Together, Asplund and Truelove took a walk down Memory Lane, with Asplund’s recollections aided by a thorough scrapbook his mother kept.

“To start with, we didn’t like each other,” said Truelove. “It was hard getting used to the guys. I was one of the only kids from Victoria. It took some time to get used to guys like Jim and to Harley,” who would become one of Truelove’s best friends.

“Twenty-five guys came out for basketball that first year,” said Asplund, a junior that season. “At least a dozen of us had started the year before. We were a little concerned that we’d even be on the team. We really didn’t know each other particularly well before that. The four towns had a long history of rivalry with one another.”

Eventually, of course, ROVA became the school we know as ROWVA today. The late local historian Tom Wilson explained why, at first, it was only a four-community consolidation.

“When the initial plan of forming the ROVA consolidated district was placed before the voters for approval, it was rejected,” wrote Wilson. “Since much of the opposition came from Wataga, a second attempt was made to entice the electorate; Wataga was left out of the picture.”

The second effort worked, but just barely, as Altona voters narrowly agreed to the new school district.

“Altona almost didn’t pass it,” said Asplund. “It had to pass in all four towns to start the consolidation.”

But as the wins on the hardwood piled up, more and more people got on board with the strange new R.O.V.A. abbreviation.

“The basketball team was definitely a unifying factor for the district,” said the late Bill Adams in a Peoria Journal-Star article from 1976, written by Stan Hieronymous. Adams, who served as an assistant coach with the 1948-49 team, was the head coach for ROVA’s first 16 football seasons (which began in the fall of 1949) and also served as athletic director.

Hieronymous was looking back on ROVA’s first basketball season because the 1975-76 Tigers had advanced to the Elite Eight.

“It was no secret that many residents of the new school district were very apprehensive towards the consolidation,” he wrote. “This made the task of being a rookie basketball coach and pulling a team together a huge challenge.

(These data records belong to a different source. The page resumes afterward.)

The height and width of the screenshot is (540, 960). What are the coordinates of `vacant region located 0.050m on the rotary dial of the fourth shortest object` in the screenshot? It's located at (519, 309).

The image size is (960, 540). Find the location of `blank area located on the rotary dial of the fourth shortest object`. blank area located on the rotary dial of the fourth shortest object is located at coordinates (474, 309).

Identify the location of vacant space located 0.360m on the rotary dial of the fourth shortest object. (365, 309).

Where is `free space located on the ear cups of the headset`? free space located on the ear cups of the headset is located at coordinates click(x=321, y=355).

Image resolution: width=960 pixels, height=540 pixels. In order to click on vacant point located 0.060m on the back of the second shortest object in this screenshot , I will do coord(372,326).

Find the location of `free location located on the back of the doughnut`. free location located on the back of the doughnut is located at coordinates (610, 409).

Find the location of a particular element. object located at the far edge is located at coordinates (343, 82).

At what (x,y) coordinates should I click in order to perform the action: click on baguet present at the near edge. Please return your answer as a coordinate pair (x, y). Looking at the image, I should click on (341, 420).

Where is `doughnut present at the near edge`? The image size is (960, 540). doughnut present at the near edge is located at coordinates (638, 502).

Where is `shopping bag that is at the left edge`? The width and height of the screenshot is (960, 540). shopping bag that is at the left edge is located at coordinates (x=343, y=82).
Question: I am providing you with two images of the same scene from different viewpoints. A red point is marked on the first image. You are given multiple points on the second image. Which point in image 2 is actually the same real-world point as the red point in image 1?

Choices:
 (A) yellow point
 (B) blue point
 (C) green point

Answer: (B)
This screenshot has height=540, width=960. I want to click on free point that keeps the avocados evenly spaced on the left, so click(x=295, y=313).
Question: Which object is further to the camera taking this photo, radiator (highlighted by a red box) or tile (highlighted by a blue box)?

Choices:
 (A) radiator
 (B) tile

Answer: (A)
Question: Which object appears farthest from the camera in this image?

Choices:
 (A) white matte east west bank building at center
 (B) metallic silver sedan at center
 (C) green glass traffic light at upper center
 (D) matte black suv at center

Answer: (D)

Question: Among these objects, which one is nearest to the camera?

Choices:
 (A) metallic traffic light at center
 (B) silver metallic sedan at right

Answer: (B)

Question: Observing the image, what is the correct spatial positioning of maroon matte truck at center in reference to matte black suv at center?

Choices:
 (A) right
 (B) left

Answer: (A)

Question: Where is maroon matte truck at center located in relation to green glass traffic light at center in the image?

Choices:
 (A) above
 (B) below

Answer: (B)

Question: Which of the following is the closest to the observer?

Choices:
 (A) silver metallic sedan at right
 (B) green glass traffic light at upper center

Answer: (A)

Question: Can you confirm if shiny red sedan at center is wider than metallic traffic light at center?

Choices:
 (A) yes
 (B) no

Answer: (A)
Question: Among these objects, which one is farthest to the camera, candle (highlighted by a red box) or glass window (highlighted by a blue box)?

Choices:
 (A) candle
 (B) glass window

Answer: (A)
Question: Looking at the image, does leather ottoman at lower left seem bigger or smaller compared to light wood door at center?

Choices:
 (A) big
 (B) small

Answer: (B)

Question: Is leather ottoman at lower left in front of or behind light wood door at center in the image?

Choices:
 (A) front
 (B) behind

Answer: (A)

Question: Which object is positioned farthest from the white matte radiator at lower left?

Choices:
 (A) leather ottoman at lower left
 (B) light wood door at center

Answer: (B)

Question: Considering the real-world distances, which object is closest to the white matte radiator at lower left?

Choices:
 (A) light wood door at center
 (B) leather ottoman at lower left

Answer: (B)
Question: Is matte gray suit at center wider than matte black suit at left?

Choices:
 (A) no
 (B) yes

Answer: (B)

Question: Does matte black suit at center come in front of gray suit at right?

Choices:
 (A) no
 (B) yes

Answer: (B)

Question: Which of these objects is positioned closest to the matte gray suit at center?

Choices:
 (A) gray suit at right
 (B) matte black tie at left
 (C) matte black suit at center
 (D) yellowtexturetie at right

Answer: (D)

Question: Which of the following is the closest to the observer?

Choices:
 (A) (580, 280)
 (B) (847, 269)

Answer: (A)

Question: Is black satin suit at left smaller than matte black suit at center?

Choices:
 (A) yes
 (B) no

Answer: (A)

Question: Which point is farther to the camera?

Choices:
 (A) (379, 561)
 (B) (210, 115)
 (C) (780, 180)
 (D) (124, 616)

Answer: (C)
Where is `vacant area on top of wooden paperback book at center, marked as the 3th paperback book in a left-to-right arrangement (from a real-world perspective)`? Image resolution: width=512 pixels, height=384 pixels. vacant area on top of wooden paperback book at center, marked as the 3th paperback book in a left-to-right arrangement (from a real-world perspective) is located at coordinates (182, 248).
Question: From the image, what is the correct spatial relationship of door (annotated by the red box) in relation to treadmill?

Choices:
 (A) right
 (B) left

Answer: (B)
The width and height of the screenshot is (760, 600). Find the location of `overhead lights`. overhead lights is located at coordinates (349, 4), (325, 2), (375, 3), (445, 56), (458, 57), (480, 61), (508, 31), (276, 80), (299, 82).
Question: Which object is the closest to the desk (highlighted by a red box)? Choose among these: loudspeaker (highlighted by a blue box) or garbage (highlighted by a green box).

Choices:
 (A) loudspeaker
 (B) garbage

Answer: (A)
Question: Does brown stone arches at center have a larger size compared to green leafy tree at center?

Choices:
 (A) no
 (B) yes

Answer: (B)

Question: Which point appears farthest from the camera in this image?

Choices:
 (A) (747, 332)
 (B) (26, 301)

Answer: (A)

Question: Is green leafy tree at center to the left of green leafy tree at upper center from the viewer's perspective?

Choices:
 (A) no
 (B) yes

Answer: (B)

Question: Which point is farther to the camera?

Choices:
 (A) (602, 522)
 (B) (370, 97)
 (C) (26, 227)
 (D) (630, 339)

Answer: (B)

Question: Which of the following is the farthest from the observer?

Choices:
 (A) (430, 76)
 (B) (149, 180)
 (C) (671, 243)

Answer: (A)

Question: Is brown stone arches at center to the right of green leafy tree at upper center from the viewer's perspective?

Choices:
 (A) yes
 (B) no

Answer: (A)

As it turned out, it may have been a group of very talented basketball players and (their) coach that made the transition smoother.”

That rookie basketball coach was Jim Pogue, an All-Midwest Conference hoops star and member of the Class of 1948 at Knox College, located in the same town as his high school, Corpus Christi, from which he graduated in 1938. His World War II service in the Army delayed his college graduation, as it did for many young men that decade.

Any of the previous varsity coaches at Oneida, Victoria and Altona would’ve been worthy candidates to lead ROVA’s first team, but Asplund said there was a reason the inexperienced Pogue was chosen over that group.

“They didn’t want to slight anyone, so they went with someone new,” he said.

One of those coaches, Victoria’s Eldon Gearhart, found a new home at Abingdon, where he would cross paths with his former standout Truelove two times during the season.